‘A cop asked, kitne murge bhun diye’: 1984 riots witness recalls horror
Eight years later, Jagdish Kaur’s account served as clinching evidence in the conviction of Kumar and five other accused by the Delhi High Court on Monday.
“When the chowki in-charge asked the mob, ‘kitne murge bhun diye’ (how many chickens had been roasted)... I felt I had lost faith in humanity,” Jagdish Kaur, whose husband, son and three cousins were killed in Palam Colony’s Raj Nagar in 1984, told a Delhi court on July 2, 2010. Jagdish — witness number 1 in the Palam Colony case — also said that around 9 pm on November 2, 1984, when she went to the police post to lodge a report, she heard Sajjan Kumar delivering a provocative speech, telling the public to “murder Sikhs and kill Hindus who shelter them”.

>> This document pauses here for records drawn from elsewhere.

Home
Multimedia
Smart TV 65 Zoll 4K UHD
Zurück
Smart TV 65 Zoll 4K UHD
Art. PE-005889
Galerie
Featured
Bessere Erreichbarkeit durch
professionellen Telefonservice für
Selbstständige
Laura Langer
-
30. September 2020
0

Eight years later, her account served as clinching evidence in the conviction of Kumar and five other accused by the Delhi High Court on Monday.
The high court said the accused were brought to justice primarily because of “the courage and perseverance of three key eyewitnesses” — Jagdish Kaur, her cousin Jagsher Singh and Nirpreet Kaur.

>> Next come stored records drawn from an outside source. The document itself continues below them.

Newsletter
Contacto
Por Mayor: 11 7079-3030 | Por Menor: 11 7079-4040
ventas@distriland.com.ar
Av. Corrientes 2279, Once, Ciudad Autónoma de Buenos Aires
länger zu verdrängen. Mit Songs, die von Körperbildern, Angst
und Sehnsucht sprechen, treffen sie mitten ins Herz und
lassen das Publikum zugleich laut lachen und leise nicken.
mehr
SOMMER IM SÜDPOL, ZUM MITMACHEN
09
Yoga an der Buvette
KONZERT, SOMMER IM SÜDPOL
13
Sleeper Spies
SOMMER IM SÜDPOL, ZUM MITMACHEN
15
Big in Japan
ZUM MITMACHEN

All three in their statements said they had seen Sajjan Kumar inciting the mobs to attack Sikhs.
According to Kaur’s statement, around 2 pm on November 1, 1984, a mob entered her house with weapons, pounced on her son Gurpreet Singh and dragged her husband Kehar Singh, who died of head injuries. An injured Gurpreet ran some distance before he was set on fire.
Jagdish performed their last rites three days after their deaths, after making a pyre of the furniture and items left in the house.

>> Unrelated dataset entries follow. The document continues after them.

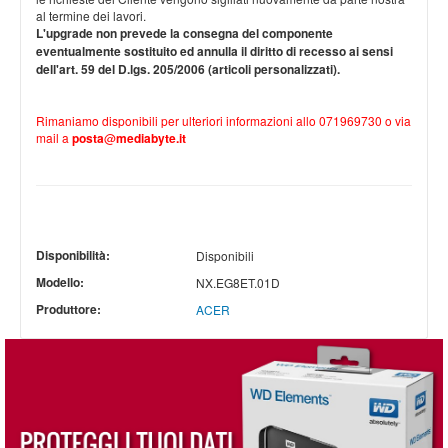
al termine dei lavori.
L'upgrade non prevede la consegna del componente
eventualmente sostituito ed annulla il diritto di recesso ai sensi
dell'art. 59 del D.lgs. 205/2006 (articoli personalizzati).
Rimaniamo disponibili per ulteriori informazioni allo 071969730 o via
mail a
posta
@
mediabyte.it
Disponibilità:
Disponibili
Modello:
NX.EG8ET.01D
Produttore:
ACER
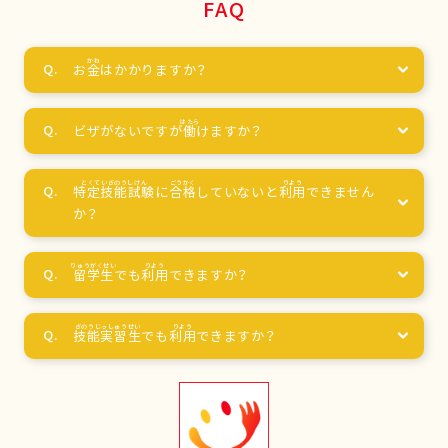
FAQ
お
金
はかかりますか？
ビザがないですが
働
けますか？
特定技能試験
に
合格
していないと
利用
できません
か？
留学生
でも
利用
できますか？
技能実習生
でも
利用
できますか？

Jagdish said the police post incharge threatened her when she was filing a report. She claimed the cop tried to intimidate her by saying the people she was naming were too powerful and she wouldn’t be able to protect the rest of her family.
Nirpreet Kaur told the court she had seen a gurdwara being burnt down and her father Nirmal Singh being burnt alive by the mob. Nirpreet said her father was taken out of their Raj Nagar home by two accused — Balwan Khokhar, who used to introduce himself as Sajjan Kumar’s nephew, and Mahender Yadav.
Nirmal Singh, who ran a taxi stand in Anand Niketan, was president of the gurdwara.
Nirpreet said around 5.30am on November 1, 1984, a mob attacked the gurdwara and caught her father when two men took him out for a compromise.
She said one Ishwar Sharabi sprinkled kerosene on her father and a policeman gave the mob a matchbox. “...From his name plate, I could gather his name was Inspector Kaushik. He gave a matchbox to Kishan Khokhar, who set my father on fire. My father jumped into a nearby nala (drain) to save himself. They pulled him out and set him on fire again,” she said in her statement.
The third witness, Jagsher Singh, said he survived as he was not a keshdhari (a turbaned Sikh) unlike his three brothers – Narender Pal Singh, Raghuvinder Singh and Kuldeep Singh – who were killed. “Between 10pm and 11pm on November 1, 1984, a vehicle stopped at our gali at Shiv Mandir Marg... 30-40 people collected there. Sajjan Kumar, MP, came out (of the car) and asked if they have done the work assigned … one of them told him they were helpless as the thekedars ) were being saved by Hindus... Sajjan Kumar told them to kill those Hindus and burn their houses,” he said in the statement.